AUFGABE 1
Übertrage die Zeilen der Datensätze zwischen der Zeile mit „family: Poaceae“ und der Zeile mit „family: Caryophyllaceae“, beide eingeschlossen, in eine Markdown-Tabelle mit den Spalten „Nr.“ und „Zeile“. Leere Zeilen und Bilder bleiben weg.
┌─ TEXTAUSZUG
Rückblick zweier Geschäftsführer: vom quantitativen zum qualitativen Wachstum.


Martin Finschi setzt sich an den runden Tisch im Büro von Roland Meier. Mit Blick zum Stehpult sagt der 84-Jährige: «Dieses Chefpult symbolisiert die Veränderungen der Zeit: Heute stehen Computer und andere technische Geräte darauf, ich hatte damals nicht einmal eine Schreibmaschine.» Mit damals meint er das Jahr 1974, als die arwo unter dem Namen Arbeitszentrum Wettingen (AZW) den Betrieb aufnahm. Drei Angestellte und elf Menschen mit Beeinträchtigung legten damit den Grundstein der heutigen arwo Stiftung.

«Ich sah mich als Heimvater,
war Mädchen für alles.»

Martin Finschi

Martin Finschi war der erste Betriebsleiter. «Ich sah mich als Heimvater, war Mädchen für alles. Wir probierten einfach aus, es war weniger professionell als heute», sagt er zu Roland Meier gerichtet, der ihm aufmerksam zuhört. «Es war schon professionell. Ihr habt einfach beim Tun gelernt. Vielleicht wäre das heute manchmal auch besser», sagt Roland Meier und lacht. Der 59-Jährige ist der dritte Geschäftsführer in der arwo.
└─
┌─ VERFÜGBARE DATEN
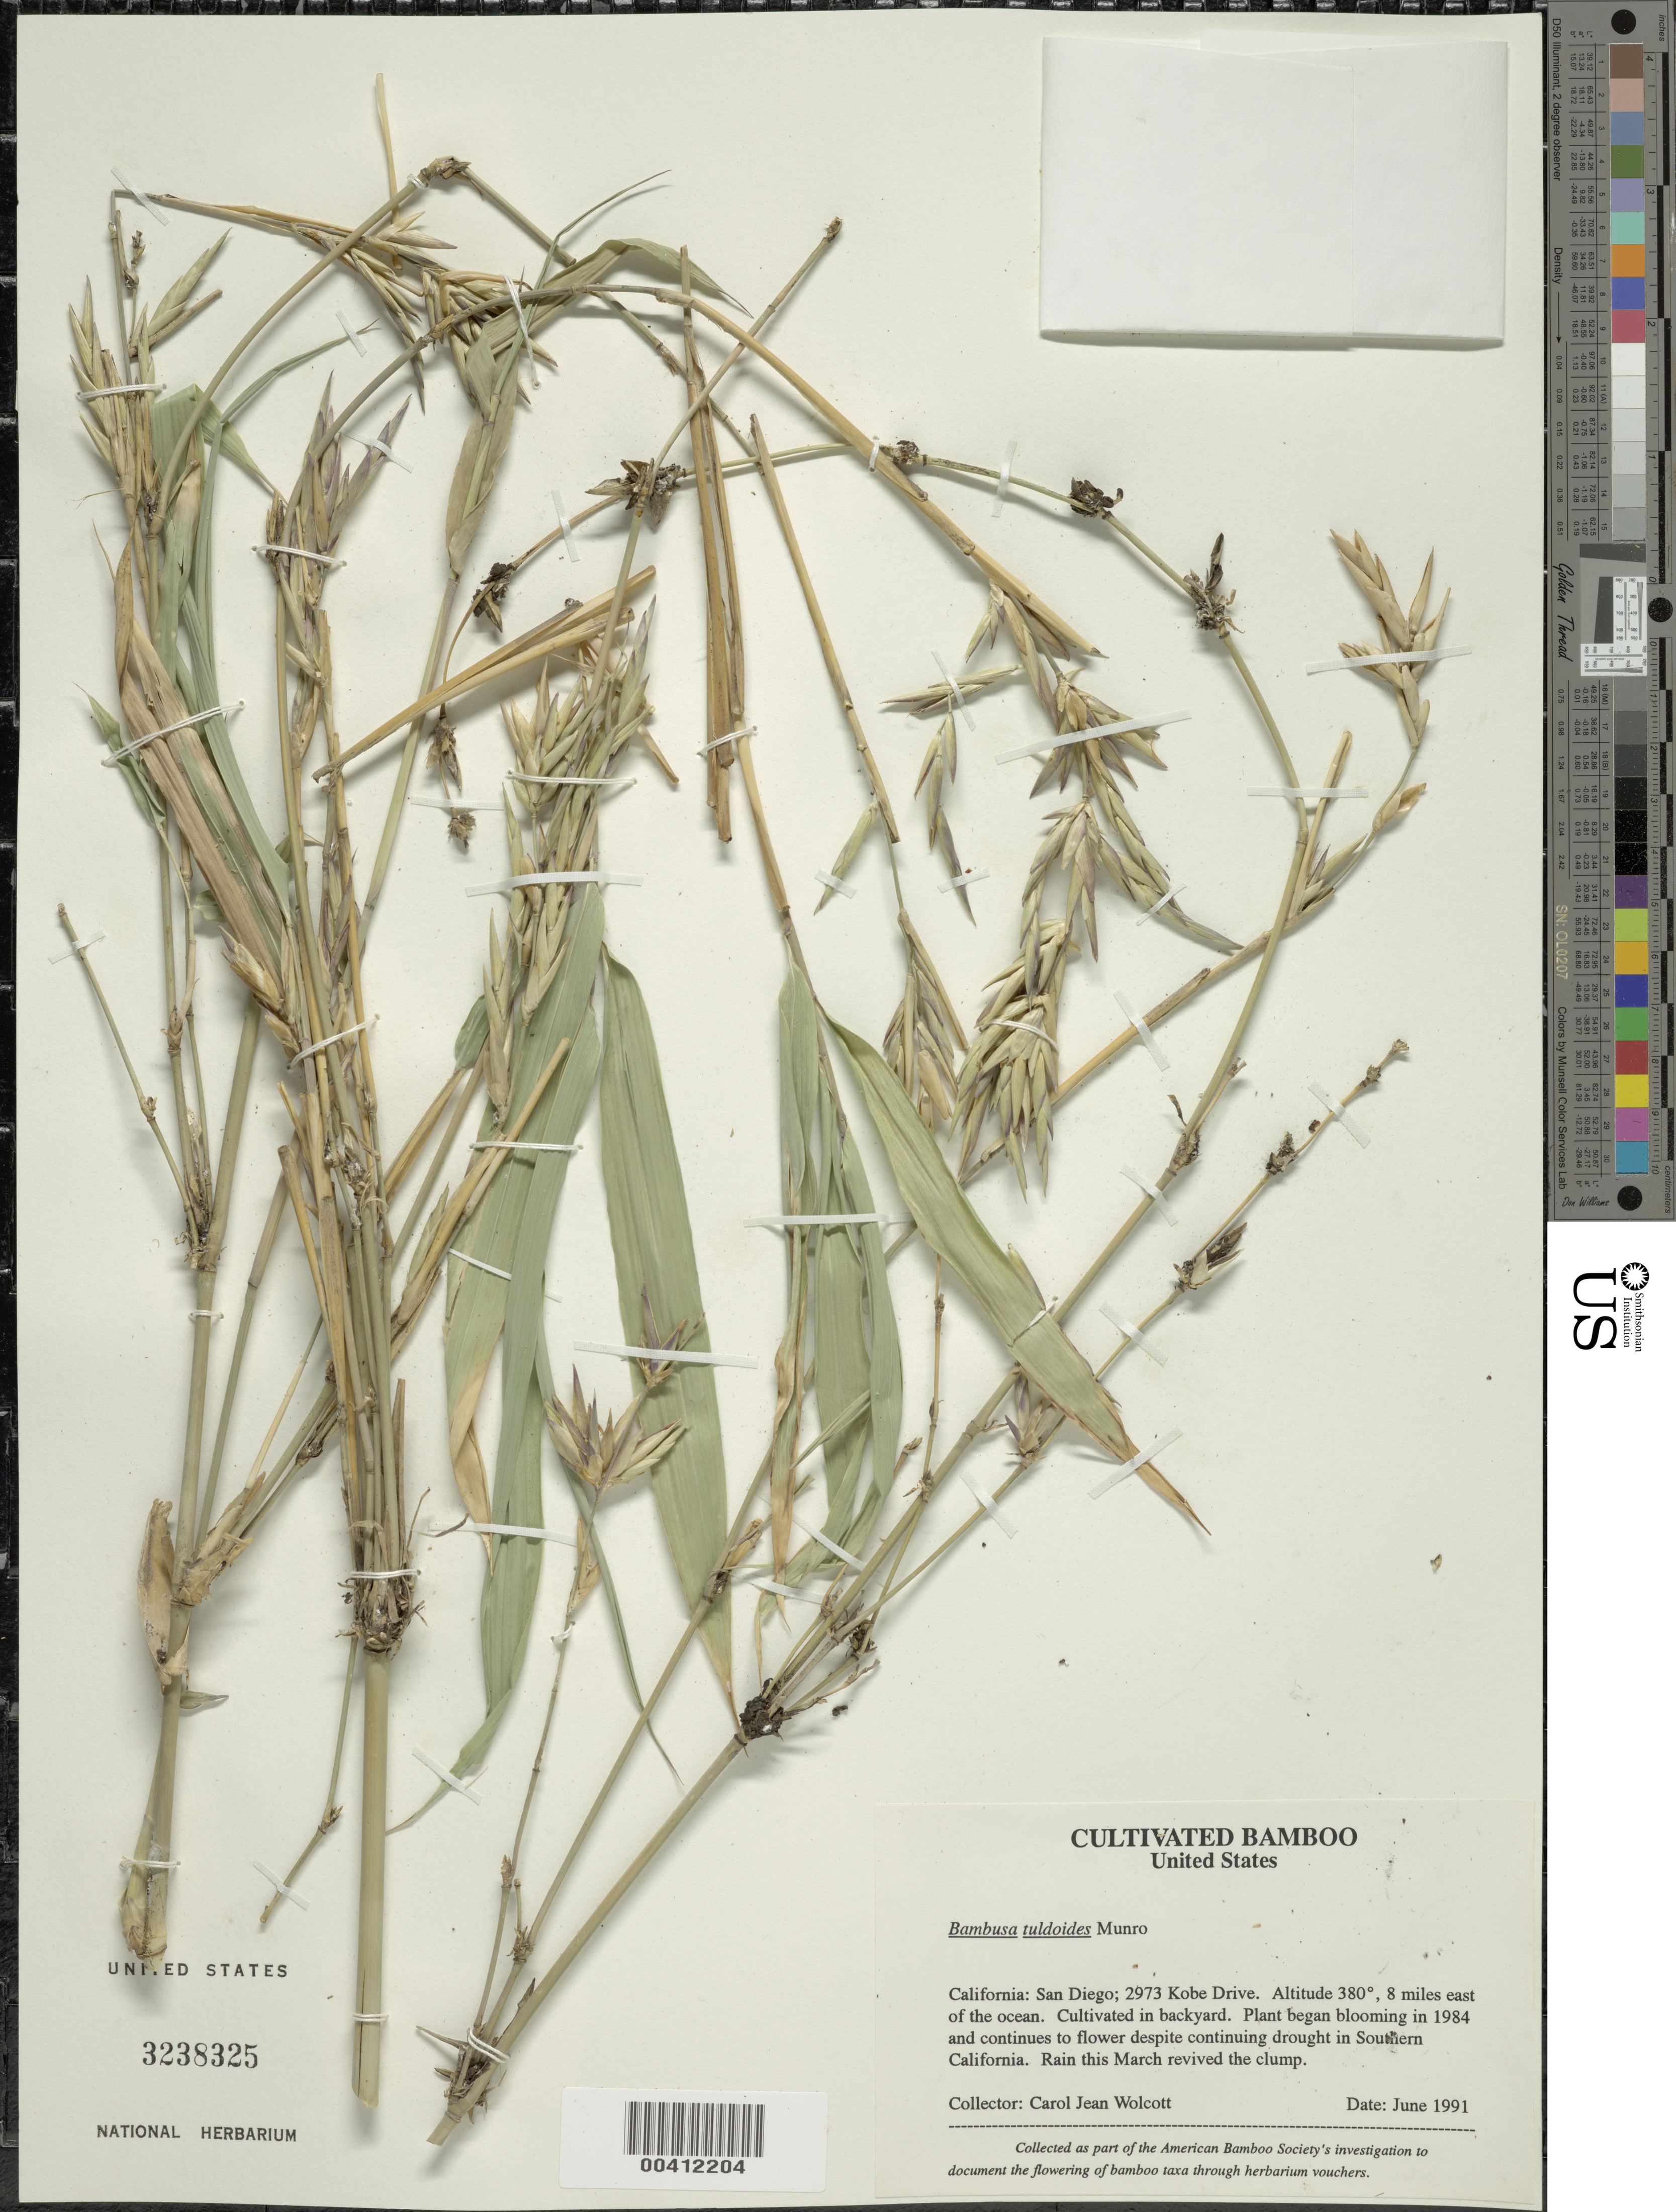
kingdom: Plantae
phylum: Tracheophyta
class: Liliopsida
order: Poales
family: Poaceae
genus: Bambusa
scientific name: Bambusa tuldoides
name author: Munro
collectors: C. Wolcott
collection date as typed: Jun 1991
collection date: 1991-06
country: United States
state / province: California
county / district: San Diego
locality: San diego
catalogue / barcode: US 3238325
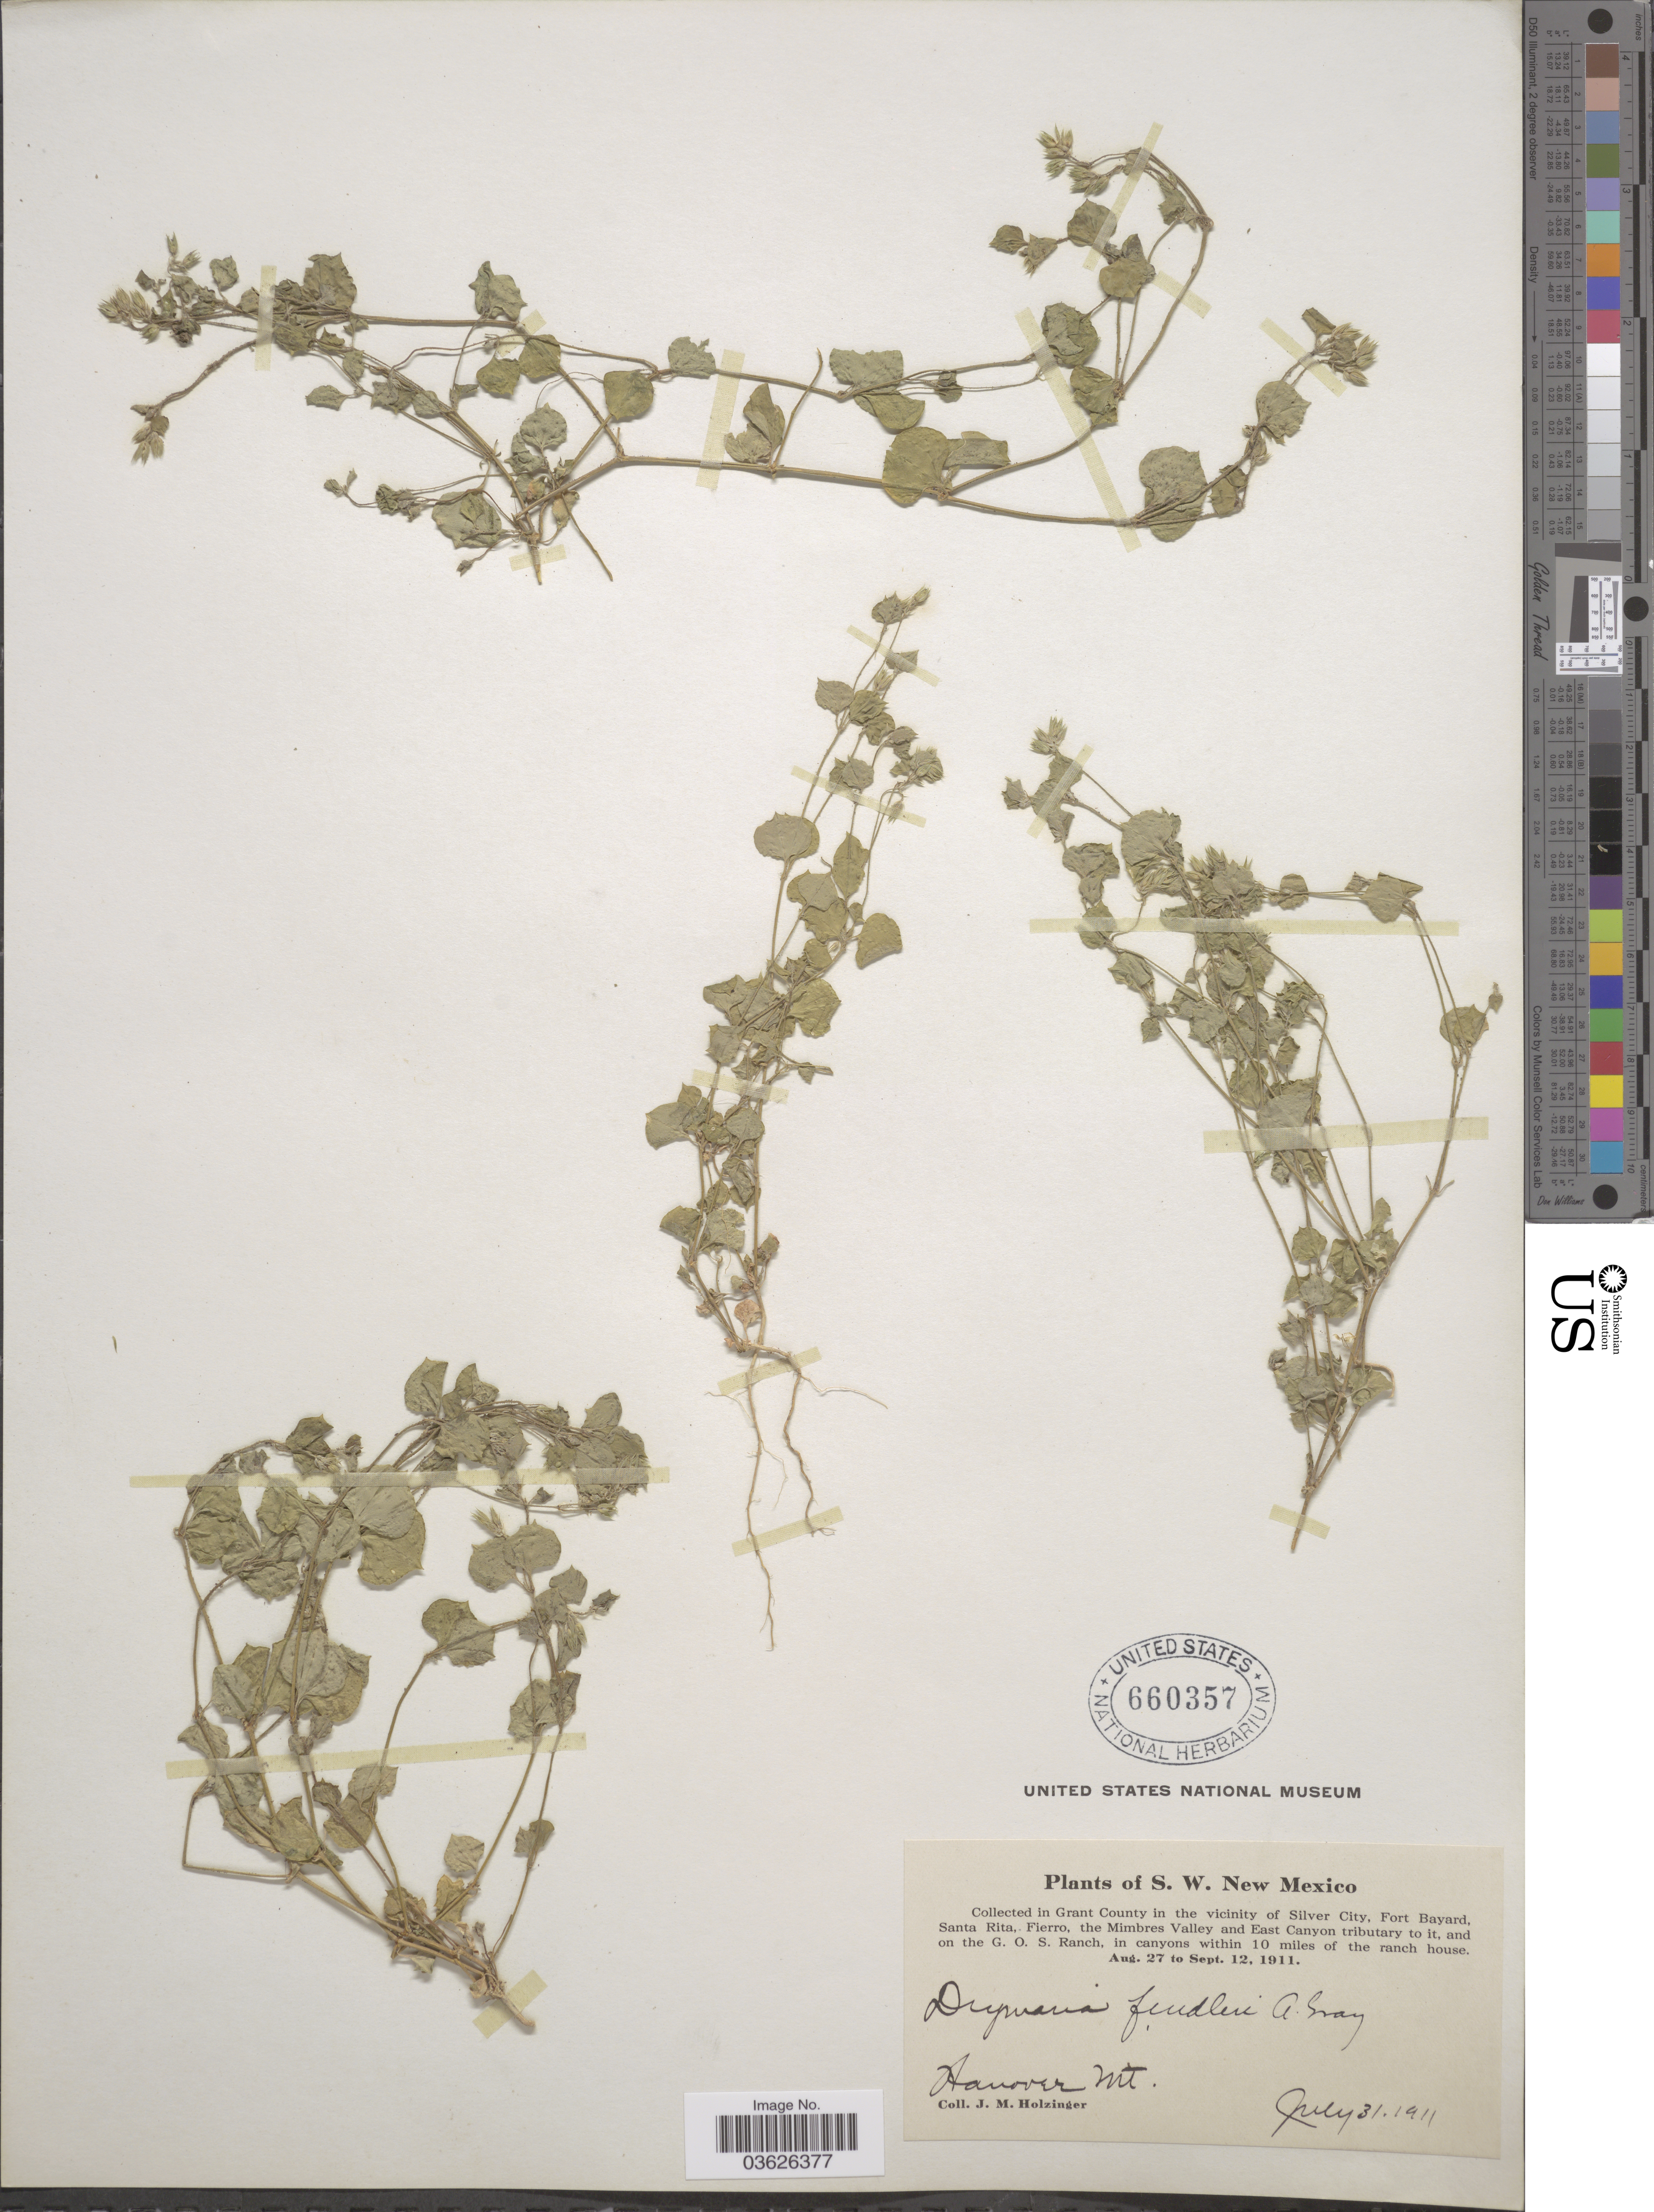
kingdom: Plantae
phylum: Tracheophyta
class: Magnoliopsida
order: Caryophyllales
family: Caryophyllaceae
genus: Drymaria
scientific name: Drymaria fendleri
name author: S. Watson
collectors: J. M. Holzinger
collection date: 1911-07-31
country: United States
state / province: New Mexico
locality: S. W. New Mexico. In Grant County in the vicinity of Silver City, Fort Bayard, Santa Rita, Fierro, the Mimbres Valley and East Canyon tributary to it, and on the G. O. S. Ranch, in canyons within 10 miles of the ranch house. Hanover Mt.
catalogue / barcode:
└─
AUFGABE 2
Unter welchem Namen nahm die arwo laut dem Rückblick 1974 den Betrieb auf?

ERWARTETE AUSGABE 1
| Nr. | Zeile |
|---|---|
| 1 | family: Poaceae |
| 2 | genus: Bambusa |
| 3 | scientific name: Bambusa tuldoides |
| 4 | name author: Munro |
| 5 | collectors: C. Wolcott |
| 6 | collection date as typed: Jun 1991 |
| 7 | collection date: 1991-06 |
| 8 | country: United States |
| 9 | state / province: California |
| 10 | county / district: San Diego |
| 11 | locality: San diego |
| 12 | catalogue / barcode: US 3238325 |
| 13 | kingdom: Plantae |
| 14 | phylum: Tracheophyta |
| 15 | class: Magnoliopsida |
| 16 | order: Caryophyllales |
| 17 | family: Caryophyllaceae |

ERWARTETE AUSGABE 2
Arbeitszentrum Wettingen (AZW).